Prepping the samples is quite a mission as you have to do 15 mins of centrifugation, bunch of pipetting and then 15 minutes on a shaking table, followed by more centrifugation (to split the isooctane away from the acidified wort). The running the UV-VIS part is fairly quick. I agree though, you could generate some nice hop isomerisation kinetic data so you could steep as long or as little with a full understanding on the effect of bitterness. Will be interesting to see what the bitterness of _beer_ turns out to be.


----------



## adamh (8/11/13)

i wish i didn't read this on a Friday afternoon :blink:

Much better suited for Tuesday reading :lol:


----------



## micblair (9/7/14)

/// said:


> Just skimming across, I know from my testing in a photospectrometer i get between 30-70% of total BU from the whirlpool. Its hops and type of beer depending.
> 
> MyGolden Ale I get 20BU's for the hops used, so only add 5BU worth at the start of the boil. In my IPA and Pale I get 30% of total BU.
> 
> The BU's would also alter if using a wort pack, it is all about time and heat.

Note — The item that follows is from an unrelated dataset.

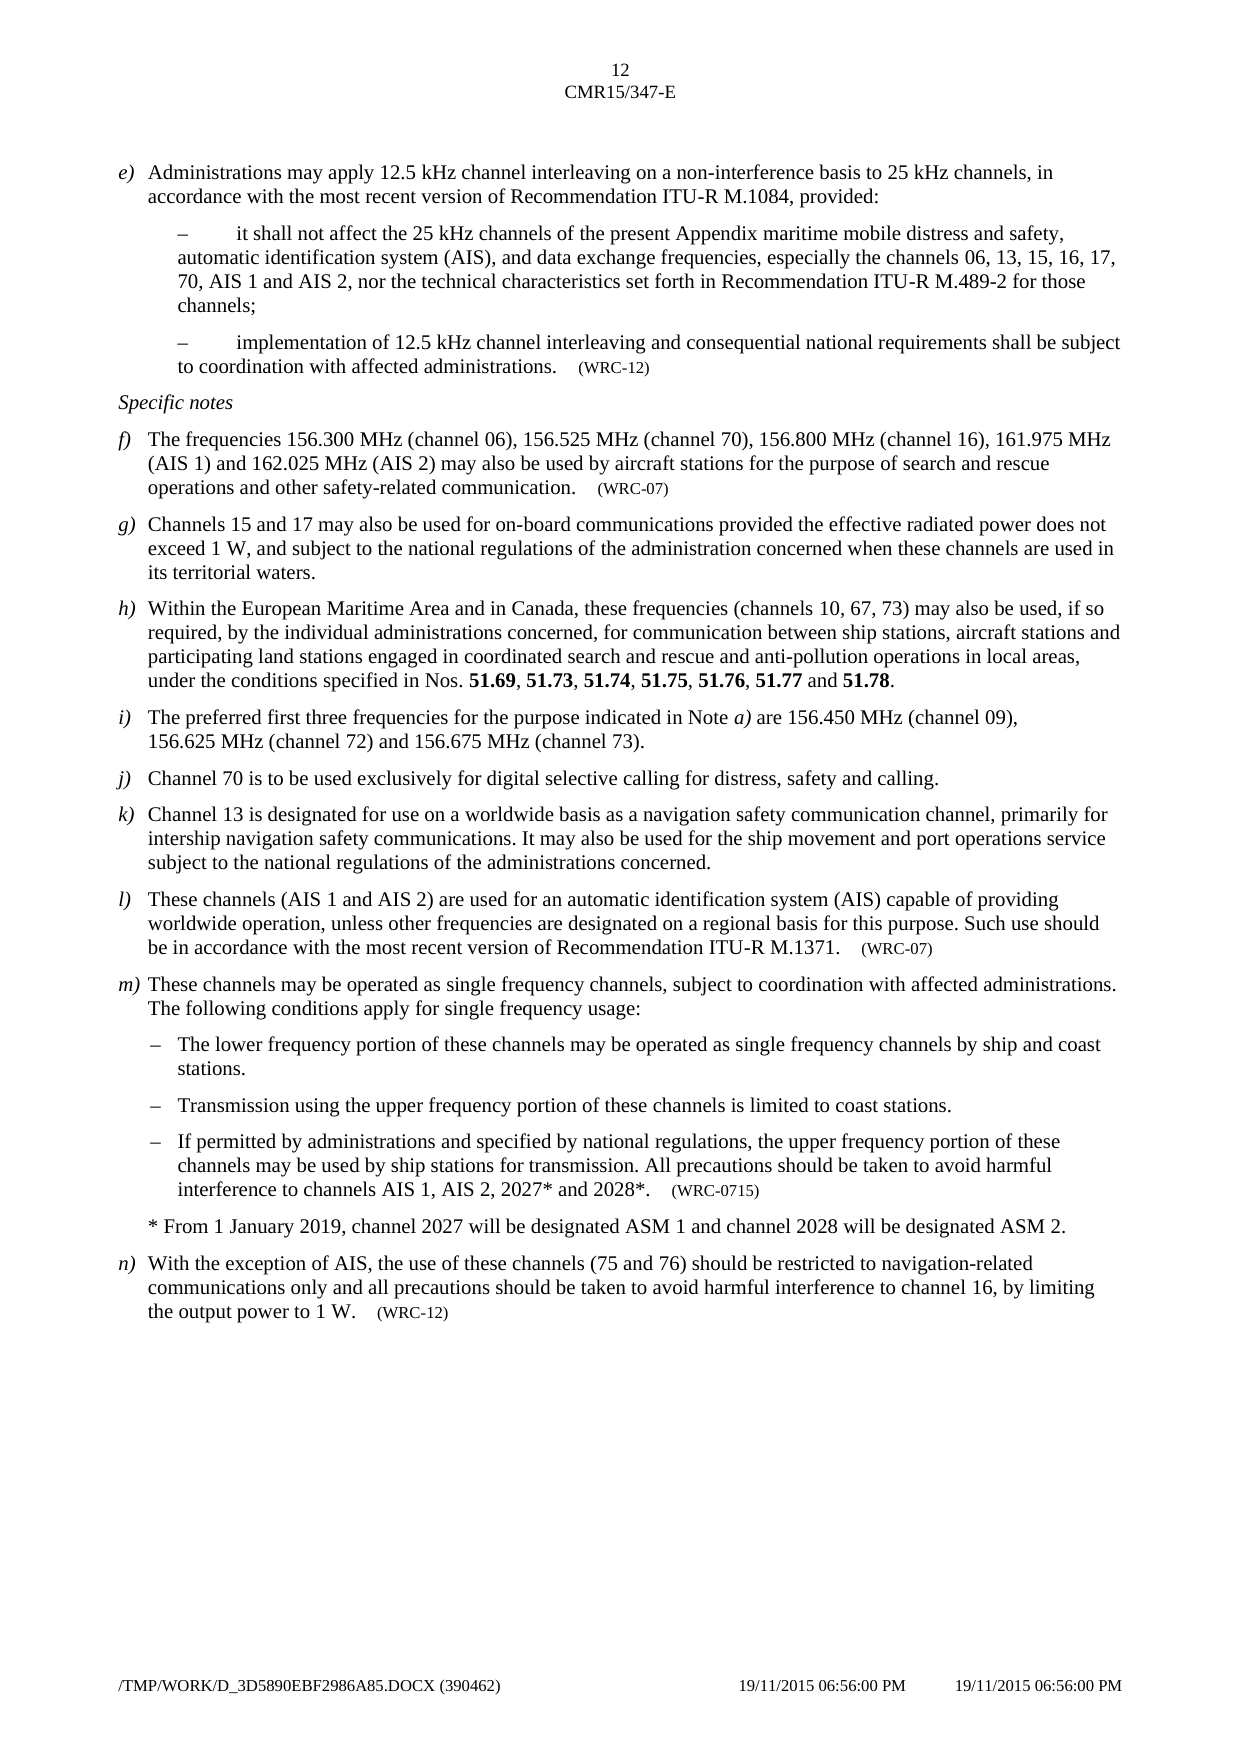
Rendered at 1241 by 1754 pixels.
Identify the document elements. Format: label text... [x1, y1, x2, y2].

text l) These channels (AIS 1 and AIS 2) are used for an automatic identification system (AIS) capable of providing worldwide operation, unless other frequencies are designated on a regional basis for this purpose. Such use should be in accordance with the most recent version of Recommendation ITU-R M.1371. (WRC-07) [118, 887, 1122, 959]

Hey Scotty, you're whirlpool times and knockout times at Rocks are probably a lot greater than those employed by a home brewer right, and perhaps explains your higher utilisation?


Something like:
15-20 minute whirlpool
15-30 minute rest
min. 60 minute knockout to cellar


----------



## /// (9/7/14)

micblair said:


> Hey Scotty, you're whirlpool times and knockout times at Rocks are probably a lot greater than those employed by a home brewer right, and perhaps explains your higher utilisation?
> 
> 
> Something like:
> ...


Actually less, 10 mins WP, 5 min rest and out you go. Takes 45 mins thru heat ex. We don't muck around as the next batch has to go in ...


----------